§ **DESCRIPTION OF THE TASK**:
Nothing is to be left out; print all the entries exactly.

§ **TASK INPUTS**:
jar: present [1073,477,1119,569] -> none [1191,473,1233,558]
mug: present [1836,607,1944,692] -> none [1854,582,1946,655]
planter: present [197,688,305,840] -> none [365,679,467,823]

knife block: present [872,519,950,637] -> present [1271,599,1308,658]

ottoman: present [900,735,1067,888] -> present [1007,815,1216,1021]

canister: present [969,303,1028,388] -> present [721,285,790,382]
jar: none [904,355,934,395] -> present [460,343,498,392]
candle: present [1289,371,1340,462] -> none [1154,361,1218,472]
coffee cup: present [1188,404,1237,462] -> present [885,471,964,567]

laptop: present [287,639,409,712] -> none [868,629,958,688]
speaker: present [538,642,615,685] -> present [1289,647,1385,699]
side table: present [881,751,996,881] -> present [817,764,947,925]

§ **TASK SOLUTION**:
jar: present [1073,477,1119,569] -> none [1191,473,1233,558]
mug: present [1836,607,1944,692] -> none [1854,582,1946,655]
planter: present [197,688,305,840] -> none [365,679,467,823]

knife block: present [872,519,950,637] -> present [1271,599,1308,658]

ottoman: present [900,735,1067,888] -> present [1007,815,1216,1021]

canister: present [969,303,1028,388] -> present [721,285,790,382]
jar: none [904,355,934,395] -> present [460,343,498,392]
candle: present [1289,371,1340,462] -> none [1154,361,1218,472]
coffee cup: present [1188,404,1237,462] -> present [885,471,964,567]

laptop: present [287,639,409,712] -> none [868,629,958,688]
speaker: present [538,642,615,685] -> present [1289,647,1385,699]
side table: present [881,751,996,881] -> present [817,764,947,925]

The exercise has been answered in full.